The team works to give clients the highest quality and most effective evaluation and treatment in order to improve their social, educational and vocational participation. The Center serves individuals of all ages with problems such as articulation, stuttering, selective mutism, voice, language and literacy/reading, Parkinson’s, hearing, etc., logging 6,000 patient visits and approximately 225 patient outreach hours per year. The Center also houses one of only two Cochlear Implant/Auditory-Verbal Programs in the state (the only one in the Midlands), which has given the gift of sound to over 600 hearing-impaired individuals. 

Through excellence in teaching, service, and research, the Center aims to meet the needs of this diverse community with regard to the nature, prevention, diagnosis and treatment of communication disorders and disabilities.

About The Montgomerys

When Al Montgomery was in middle school and high school, his childhood speech disorder, stuttering, had become so severe sometimes it took him 30 seconds or more to say a word. That all changed when he attended an eight-week summer stuttering program at Miami University in Ohio after he graduated from high school. With the therapy, Al’s speech became quite fluent, and he later earned a bachelor’s degree in math with a minor in speech pathology from Miami.

Al went on to earn a master’s degree at Western Michigan University—studying with one of the profession’s “founding fathers,” Charles Van Riper, who was the mentor of Al’s undergraduate advisor and therapist. Van Riper was renowned for his methods in managing stuttering, including his own. Al then earned a Ph.D. in audiology and speech science from Purdue University, where he remained to teach classes and where he met Marcia, who was earning a master’s degree in speech pathology.

Marcia, who grew up in Chicago, gained her first introduction to the profession when she was an English major at Northern Illinois University. One of her instructors was a stutterer and taught a public speaking class in which she was enrolled. He encouraged her to pursue a career in speech-language pathology, and she subsequently changed her major.

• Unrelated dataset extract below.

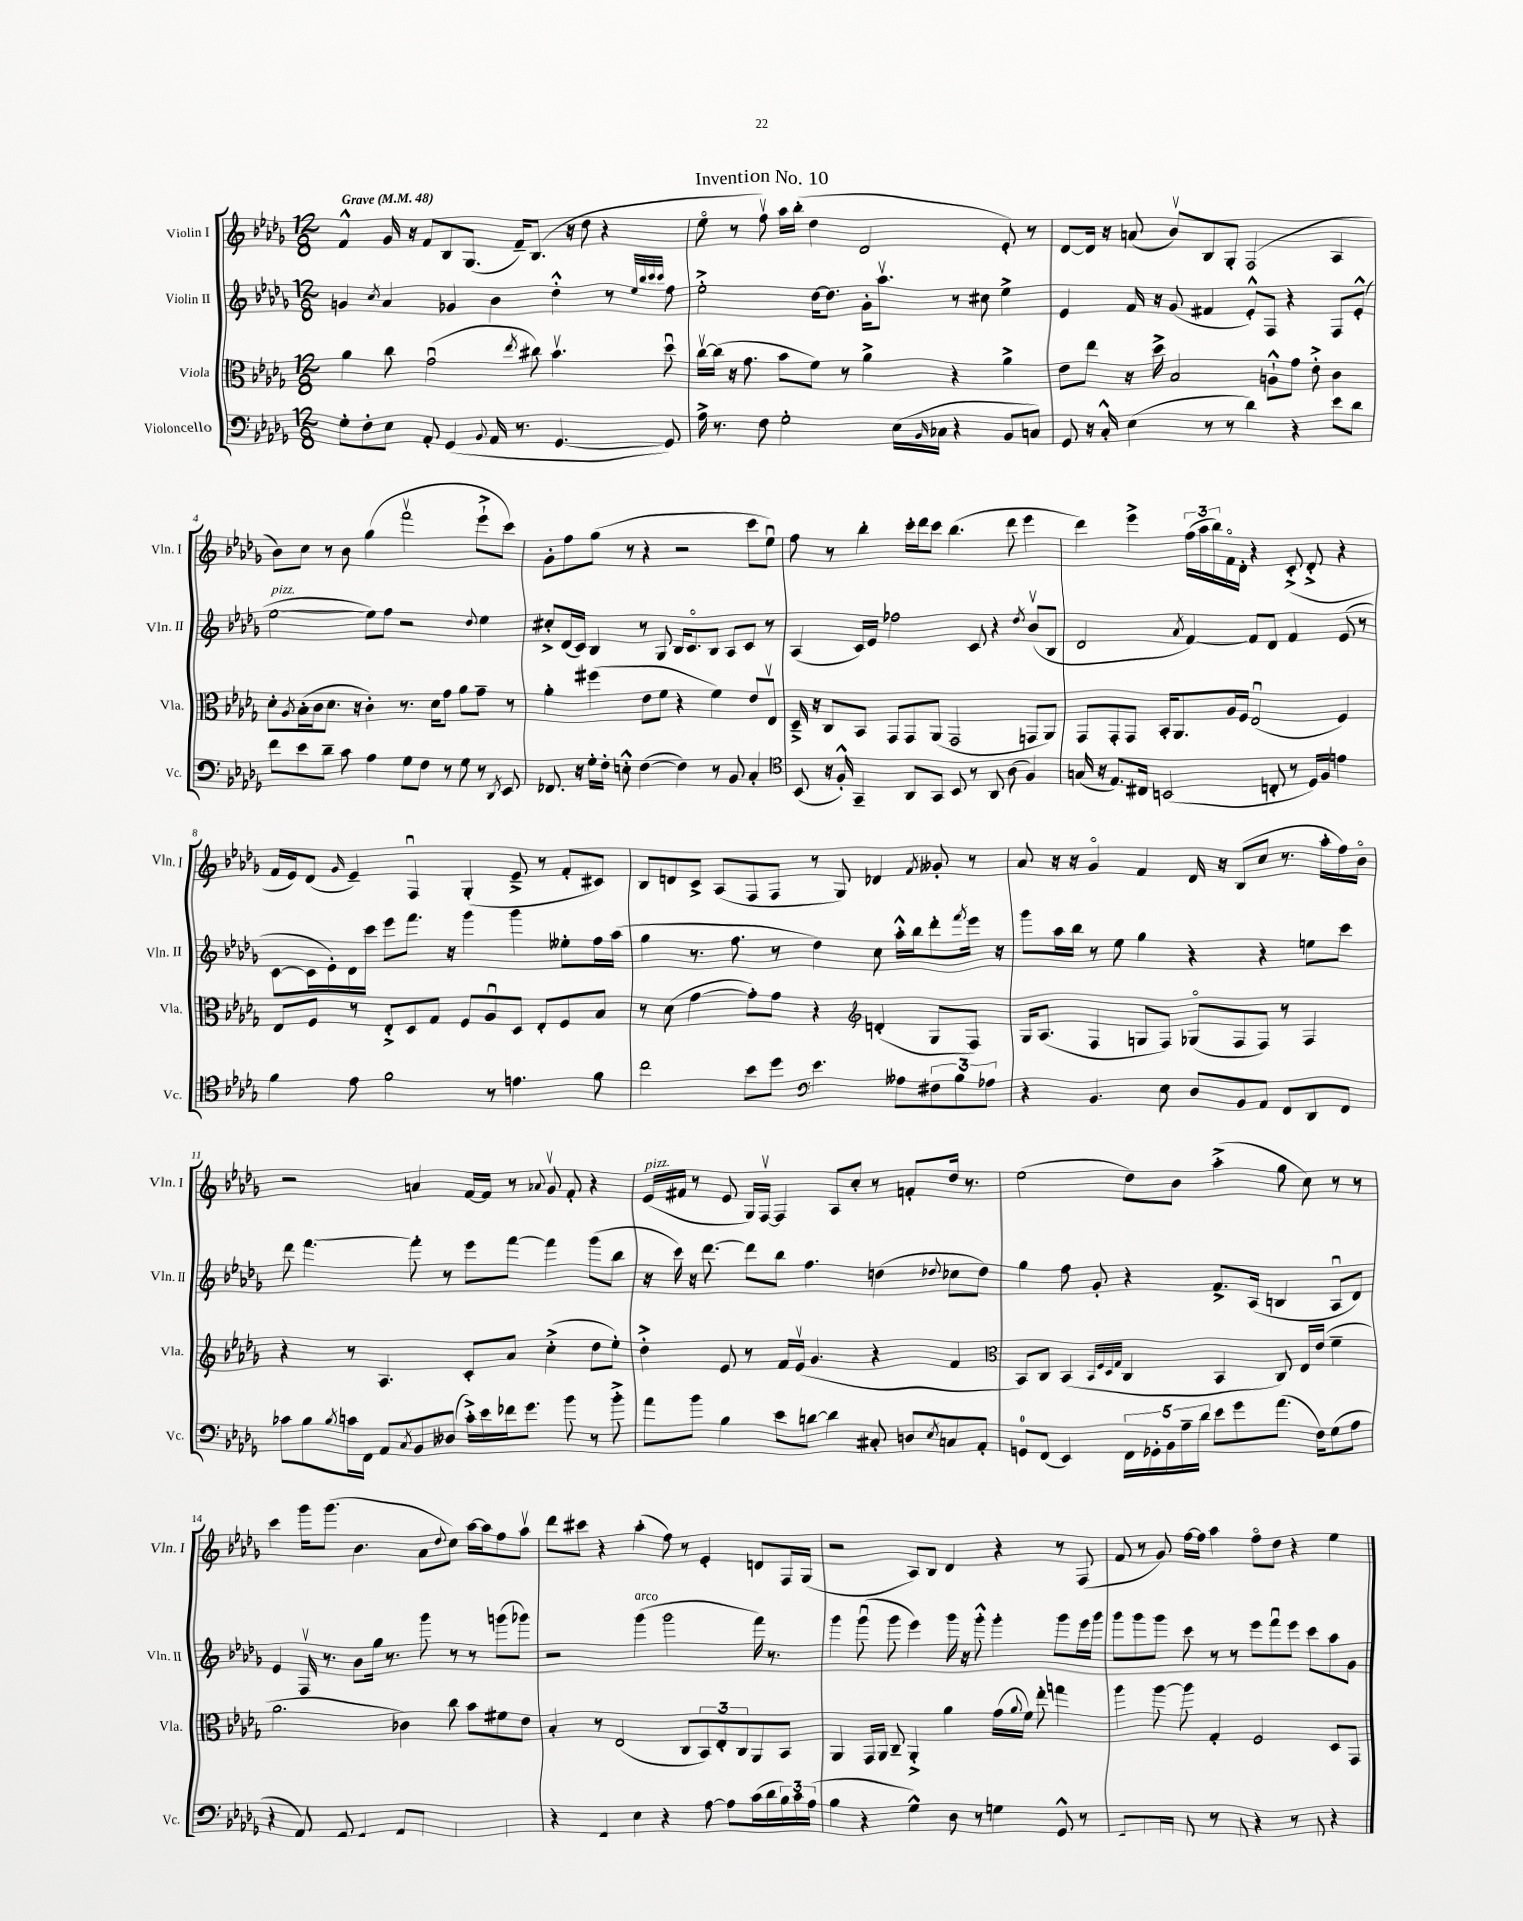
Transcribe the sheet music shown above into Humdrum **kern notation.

During summer programs at Northern, Marcia found her passion working with high school students with hearing impairments. Then, for eight years, she worked with teens with speech and language disabilities outside of Chicago before returning to school to earn her master’s degree at Purdue. There, she took sign language courses and re-immersed herself in the world of high school students who were deaf.

After graduating, Marcia and Al married and took a one-year trip to Melbourne, Australia where they collaborated with the Lincoln Institute, which trained speech therapists. Then they returned to the U.S. to work in the Washington, D.C. area. Over the next decade, Al conducted research on speech-reading (i.e., lip reading) and fluency at the Walter Reed Army Medical Center, and Marcia taught students who were deaf and hard of hearing at the high school at Gallaudet University.

In 1988, they moved to South Carolina to be closer to family, and they immediately contacted USC’s Arnold School of Public Health about joining the COMD department. Until 2011, Marcia supervised graduate students, taught a popular sign language course and worked in the USC Speech and Hearing Research Center supervising students who were working with hearing-impaired clients.

Early on, Al brought in two training grants from the United States Department of Education, which started the master’s specialty track for habilitation of deaf/hearing-impaired children. He is also the coordinator for the department’s doctoral program and has served as the primary mentor for 11 doctoral students and one postdoctoral fellow. In 1989 he received the Fellowship of the Association Award from the American Speech-Language-Hearing Association, and in 2018, he is being inducted into the Outstanding Alumni Academy of Western Michigan University’s College of Health and Human Sciences.